After reading your results I thought I would try and make a couple of
simple changes. I attempted to cleanup the 'insert' routine since that
is where most of the processing time seemed to be spent. I also added
the ability to perform multi-term searching (individual terms or single
string).
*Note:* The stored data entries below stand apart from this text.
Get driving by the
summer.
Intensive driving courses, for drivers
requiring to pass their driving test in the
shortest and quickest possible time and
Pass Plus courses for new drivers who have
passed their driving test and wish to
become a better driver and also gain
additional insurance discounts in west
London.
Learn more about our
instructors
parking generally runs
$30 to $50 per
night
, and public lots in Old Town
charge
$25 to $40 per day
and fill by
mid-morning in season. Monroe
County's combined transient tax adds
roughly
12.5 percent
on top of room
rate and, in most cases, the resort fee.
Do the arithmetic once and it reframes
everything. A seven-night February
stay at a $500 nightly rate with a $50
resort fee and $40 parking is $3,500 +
This will worsen the look-up times, but it might be a good
change.

If possible, could you run this version through your test to see how it
does?

class IndexHash
	def initialize( documents=nil )
		@index = Hash.new( [] )
		input( documents ) if documents
	end

	def input( documents )
		documents.each_pair do |symbol, contents|
			contents.split.each { |word| insert( symbol, word) }
		end
	end

	def insert( document_symbol, word )
		w = word.downcase
		@index[w] += [ document_symbol ] unless @index[w].include?(
document_symbol )
	end

	def find( *strings )
		result = []
		strings.each do |string|
			string.split.each do |word|
				result += @index[ word.downcase ]
			end
		end
		result.uniq
	end

	def words
		@index.keys.sort
	end
end

class IndexBitmap
	def initialize( documents=nil )
		@index = []
		@documents = Hash.new( 0 )
		input( documents ) if documents
	end

	def input( documents )
		documents.each_pair do |symbol, contents|
			contents.split.each { |word| insert( symbol, word) }
		end
	end

	def insert( document_symbol, word )
		w = word.downcase
		@index.push( w ) unless @index.include?( w )
		@documents[ document_symbol ] |= (1<<@index.index( w ))
	end

	def find( *strings )
		result = []
		mask = 0

		strings.each do |string|
			string.split.each do |word|
				w = word.downcase
				mask |= (1<<@index.index(w)) if @index.index(w)
			end
		end

		@documents.each_pair do |symbol, value|
			result.push( symbol ) if value & mask
		end
		result
	end
	
	def words
		@index.sort
	end
end